• Belge Bölümü:
● ● ● ● ● ● ●

Serart’ta olan iki-üç parça da oradan kalma zaten. Serj disiplinli ve organize biri. Onunla çalışınca bazı şeyler kolay oluyor. Zaten doğal olarak bir iş bölümü oldu. O prodüksiyonla uğraştı, ben daha çok müziğe yardım ettim.

Serart, Serj ve Arto’nun birleşimi mi?

Hem öyle, hem de sanata duyulan sevgi anlamında. Ser sevgi demek Ermenice’de. Art zaten sanat demek. Sanatı sevmek. İsmin bu yönü bizi daha çok ilgilendirdi.

Nasıl uyum sağladınız?

Serj politikayla çok ilgili. Ben ilgilenmem mesela. Sanatı sevmenin Ermeniliği, Türklüğü olur mu bilmem.

Ben avangart folk diyorum buna. Açılabildiğin kadar açılırsın. Ha heavy metal olmuş, ha Aşık Veysel. Aynı yöne gidiyorsa benim için sorun yok.

● ● ● ● ● ● ●

Aktarılan sayfa içerikleri:
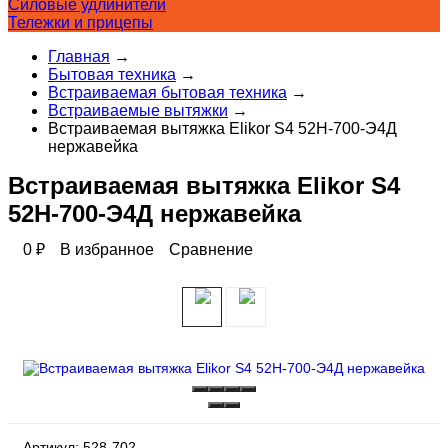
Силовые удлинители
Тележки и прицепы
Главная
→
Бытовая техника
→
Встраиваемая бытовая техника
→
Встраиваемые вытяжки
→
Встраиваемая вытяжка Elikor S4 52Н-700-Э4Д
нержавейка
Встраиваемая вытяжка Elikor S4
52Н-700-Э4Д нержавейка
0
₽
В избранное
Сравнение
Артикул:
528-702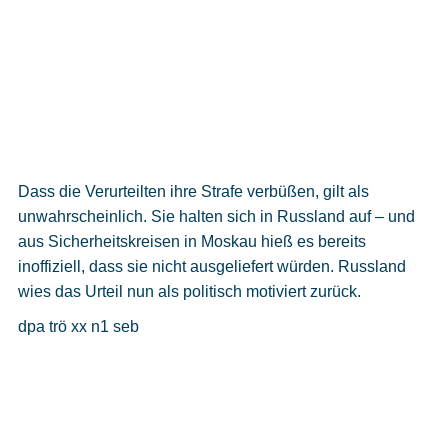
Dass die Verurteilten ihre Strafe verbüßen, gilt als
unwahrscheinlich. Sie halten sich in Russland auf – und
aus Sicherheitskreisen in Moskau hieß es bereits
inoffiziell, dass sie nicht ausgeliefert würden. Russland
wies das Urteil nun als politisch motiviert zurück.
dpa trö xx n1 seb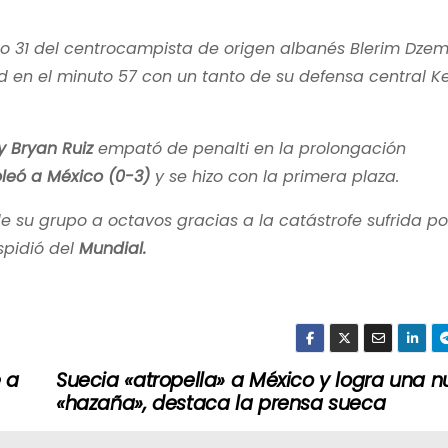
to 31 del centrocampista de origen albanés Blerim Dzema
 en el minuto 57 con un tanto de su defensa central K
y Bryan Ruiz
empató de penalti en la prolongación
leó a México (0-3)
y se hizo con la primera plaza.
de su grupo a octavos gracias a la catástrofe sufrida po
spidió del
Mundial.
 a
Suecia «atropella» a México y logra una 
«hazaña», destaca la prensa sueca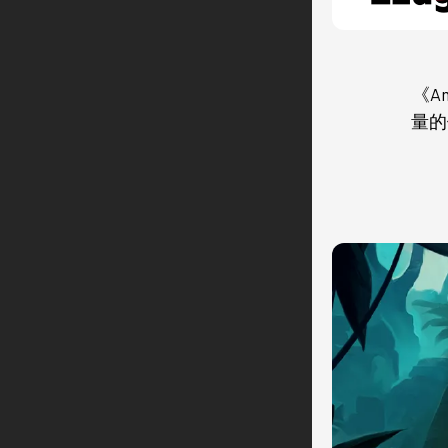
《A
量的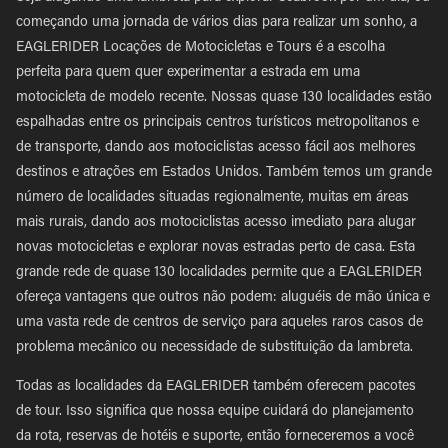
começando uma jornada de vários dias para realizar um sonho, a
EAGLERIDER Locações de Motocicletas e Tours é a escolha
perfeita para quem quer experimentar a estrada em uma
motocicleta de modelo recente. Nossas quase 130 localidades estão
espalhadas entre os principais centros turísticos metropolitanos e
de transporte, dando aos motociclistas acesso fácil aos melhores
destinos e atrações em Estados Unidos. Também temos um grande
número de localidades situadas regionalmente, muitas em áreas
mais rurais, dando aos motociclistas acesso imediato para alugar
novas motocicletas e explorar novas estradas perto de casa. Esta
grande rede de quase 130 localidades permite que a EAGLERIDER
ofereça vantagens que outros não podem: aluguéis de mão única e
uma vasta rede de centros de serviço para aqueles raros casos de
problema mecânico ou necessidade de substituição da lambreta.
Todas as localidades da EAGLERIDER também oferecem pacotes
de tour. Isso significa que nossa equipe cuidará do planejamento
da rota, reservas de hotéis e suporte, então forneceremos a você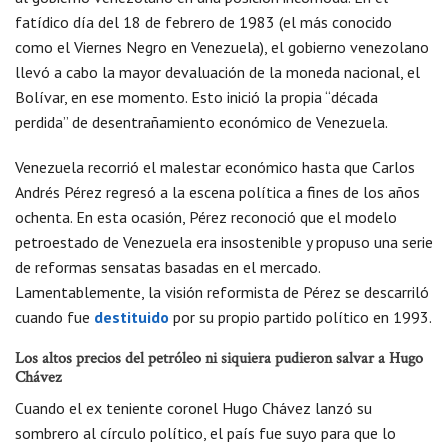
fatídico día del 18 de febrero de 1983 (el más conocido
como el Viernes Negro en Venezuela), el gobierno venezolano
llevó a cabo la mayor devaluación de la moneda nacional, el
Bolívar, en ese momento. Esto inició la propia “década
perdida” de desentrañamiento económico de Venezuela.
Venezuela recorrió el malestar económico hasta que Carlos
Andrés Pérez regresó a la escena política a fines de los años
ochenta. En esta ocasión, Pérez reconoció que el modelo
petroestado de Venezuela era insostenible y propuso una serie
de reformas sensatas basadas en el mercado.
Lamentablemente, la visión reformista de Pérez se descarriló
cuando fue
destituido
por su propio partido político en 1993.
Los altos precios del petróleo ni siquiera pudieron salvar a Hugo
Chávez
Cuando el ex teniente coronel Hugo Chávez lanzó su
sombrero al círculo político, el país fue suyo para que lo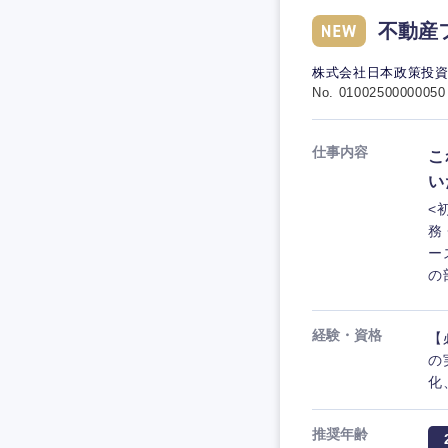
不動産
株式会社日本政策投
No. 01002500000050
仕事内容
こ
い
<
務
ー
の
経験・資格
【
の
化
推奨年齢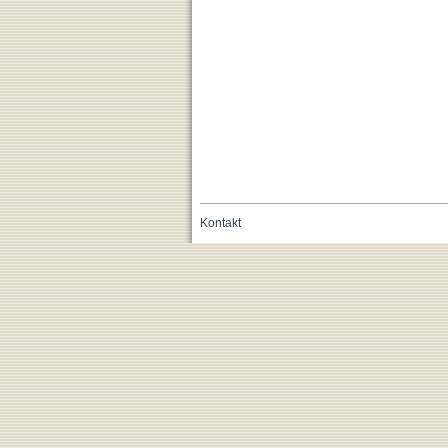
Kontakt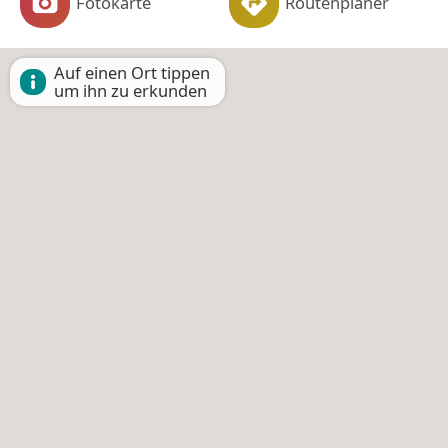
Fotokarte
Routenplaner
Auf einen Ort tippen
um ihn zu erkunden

● ● ● ● ● ● ●

• Yönergeler:
1. Lütfen Serart söyleşisinden "Nasıl uyum sağladınız?" ile başlayıp "için sorun yok." sözcüklerine kadar devam eden bölümü olduğu gibi kopyalayın.
2. Serart söyleşisine göre "ser" sözcüğü Ermenicede ne anlama gelir?
Yalnızca Serart söyleşisine dayanın.

• Görevlere Göre Çözümler:
1.
Nasıl uyum sağladınız?

Serj politikayla çok ilgili. Ben ilgilenmem mesela. Sanatı sevmenin Ermeniliği, Türklüğü olur mu bilmem.

Ben avangart folk diyorum buna. Açılabildiğin kadar açılırsın. Ha heavy metal olmuş, ha Aşık Veysel. Aynı yöne gidiyorsa benim için sorun yok.

2. Sevgi demektir.